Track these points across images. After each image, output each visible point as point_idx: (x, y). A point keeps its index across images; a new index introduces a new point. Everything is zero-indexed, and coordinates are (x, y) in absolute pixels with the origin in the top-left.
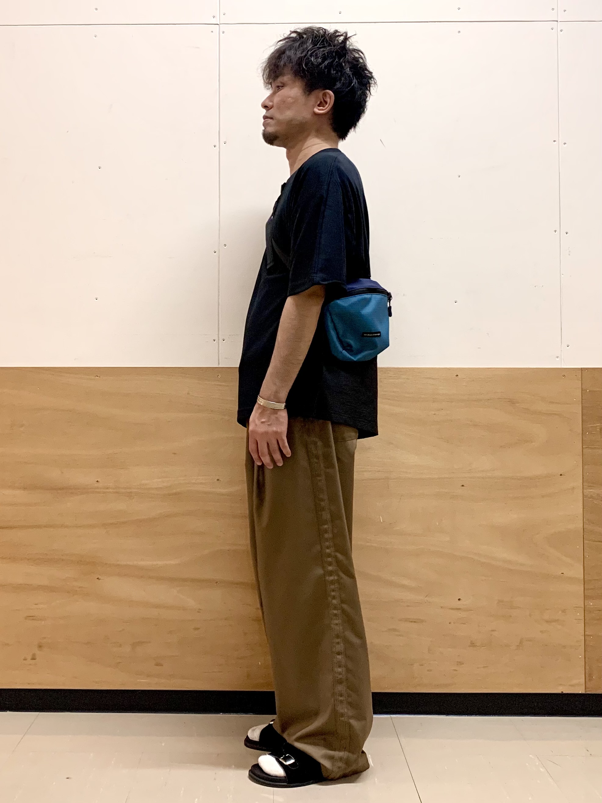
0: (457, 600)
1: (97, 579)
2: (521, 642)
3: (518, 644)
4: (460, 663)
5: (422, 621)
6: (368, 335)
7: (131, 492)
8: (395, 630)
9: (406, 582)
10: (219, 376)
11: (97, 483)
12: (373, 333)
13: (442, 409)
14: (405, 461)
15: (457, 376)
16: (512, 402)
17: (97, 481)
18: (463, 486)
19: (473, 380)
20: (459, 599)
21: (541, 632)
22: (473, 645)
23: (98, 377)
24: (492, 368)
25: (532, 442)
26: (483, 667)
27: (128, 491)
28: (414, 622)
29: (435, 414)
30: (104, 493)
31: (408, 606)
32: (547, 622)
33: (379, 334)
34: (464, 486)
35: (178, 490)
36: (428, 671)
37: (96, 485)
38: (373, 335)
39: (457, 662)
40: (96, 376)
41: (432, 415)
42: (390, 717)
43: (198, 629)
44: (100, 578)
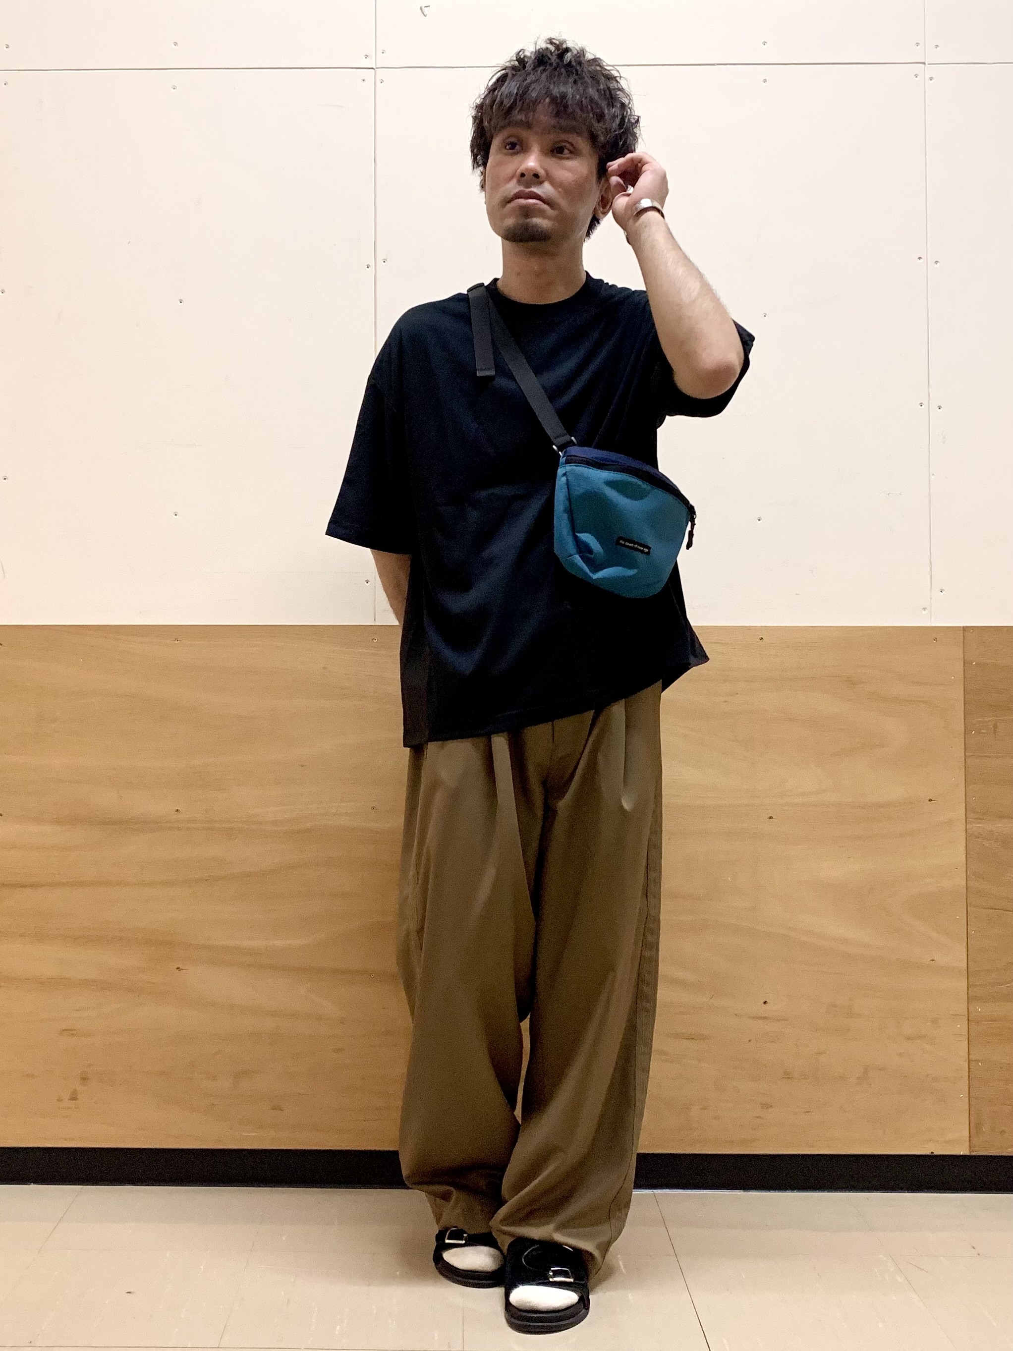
0: (762, 1004)
2: (866, 1072)
3: (861, 1075)
4: (767, 1106)
5: (703, 1038)
6: (627, 544)
7: (232, 829)
8: (660, 1052)
9: (678, 974)
10: (375, 640)
11: (177, 812)
12: (635, 543)
13: (738, 694)
15: (761, 640)
16: (851, 682)
18: (771, 818)
19: (788, 647)
20: (765, 1003)
21: (900, 1055)
22: (787, 1076)
23: (178, 641)
24: (817, 626)
25: (883, 747)
26: (805, 1112)
27: (228, 825)
28: (692, 1039)
29: (725, 701)
30: (188, 829)
31: (681, 1013)
32: (908, 1038)
33: (646, 550)
34: (773, 819)
35: (309, 825)
36: (715, 1118)
37: (176, 817)
38: (636, 546)
39: (761, 1104)
40: (174, 639)
41: (722, 703)
42: (653, 1193)
43: (340, 1050)
44: (181, 967)
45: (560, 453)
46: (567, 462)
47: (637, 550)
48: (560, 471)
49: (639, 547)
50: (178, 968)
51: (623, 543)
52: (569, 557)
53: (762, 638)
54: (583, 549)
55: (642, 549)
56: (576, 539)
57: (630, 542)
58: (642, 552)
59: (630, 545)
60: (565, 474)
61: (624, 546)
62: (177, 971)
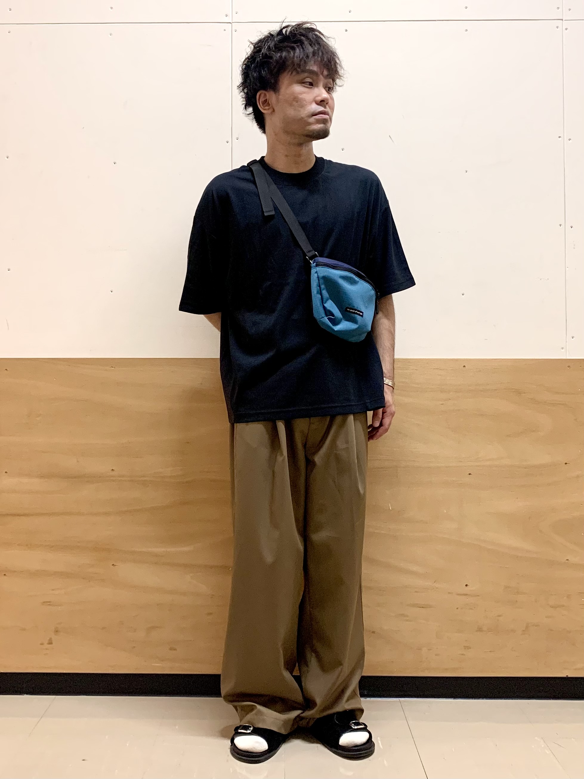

⁂

ASSIGNMENT
Please arrange every line of the listing above as a JSON list of strings, one string per line, with blank lines left out. Omit the picture lines from the answer.

PROBLEM SOLUTION
[
  "Track these points across images. After each image, output each visible point as point_idx: (x, y). A point keeps its index across images; a new index introduces a new point. Everything is zero-indexed, and coordinates are (x, y) in absolute pixels with the origin in the top-left.",
  "0: (457, 600)",
  "1: (97, 579)",
  "2: (521, 642)",
  "3: (518, 644)",
  "4: (460, 663)",
  "5: (422, 621)",
  "6: (368, 335)",
  "7: (131, 492)",
  "8: (395, 630)",
  "9: (406, 582)",
  "10: (219, 376)",
  "11: (97, 483)",
  "12: (373, 333)",
  "13: (442, 409)",
  "14: (405, 461)",
  "15: (457, 376)",
  "16: (512, 402)",
  "17: (97, 481)",
  "18: (463, 486)",
  "19: (473, 380)",
  "20: (459, 599)",
  "21: (541, 632)",
  "22: (473, 645)",
  "23: (98, 377)",
  "24: (492, 368)",
  "25: (532, 442)",
  "26: (483, 667)",
  "27: (128, 491)",
  "28: (414, 622)",
  "29: (435, 414)",
  "30: (104, 493)",
  "31: (408, 606)",
  "32: (547, 622)",
  "33: (379, 334)",
  "34: (464, 486)",
  "35: (178, 490)",
  "36: (428, 671)",
  "37: (96, 485)",
  "38: (373, 335)",
  "39: (457, 662)",
  "40: (96, 376)",
  "41: (432, 415)",
  "42: (390, 717)",
  "43: (198, 629)",
  "44: (100, 578)",
  "0: (762, 1004)",
  "2: (866, 1072)",
  "3: (861, 1075)",
  "4: (767, 1106)",
  "5: (703, 1038)",
  "6: (627, 544)",
  "7: (232, 829)",
  "8: (660, 1052)",
  "9: (678, 974)",
  "10: (375, 640)",
  "11: (177, 812)",
  "12: (635, 543)",
  "13: (738, 694)",
  "15: (761, 640)",
  "16: (851, 682)",
  "18: (771, 818)",
  "19: (788, 647)",
  "20: (765, 1003)",
  "21: (900, 1055)",
  "22: (787, 1076)",
  "23: (178, 641)",
  "24: (817, 626)",
  "25: (883, 747)",
  "26: (805, 1112)",
  "27: (228, 825)",
  "28: (692, 1039)",
  "29: (725, 701)",
  "30: (188, 829)",
  "31: (681, 1013)",
  "32: (908, 1038)",
  "33: (646, 550)",
  "34: (773, 819)",
  "35: (309, 825)",
  "36: (715, 1118)",
  "37: (176, 817)",
  "38: (636, 546)",
  "39: (761, 1104)",
  "40: (174, 639)",
  "41: (722, 703)",
  "42: (653, 1193)",
  "43: (340, 1050)",
  "44: (181, 967)",
  "45: (560, 453)",
  "46: (567, 462)",
  "47: (637, 550)",
  "48: (560, 471)",
  "49: (639, 547)",
  "50: (178, 968)",
  "51: (623, 543)",
  "52: (569, 557)",
  "53: (762, 638)",
  "54: (583, 549)",
  "55: (642, 549)",
  "56: (576, 539)",
  "57: (630, 542)",
  "58: (642, 552)",
  "59: (630, 545)",
  "60: (565, 474)",
  "61: (624, 546)",
  "62: (177, 971)"
]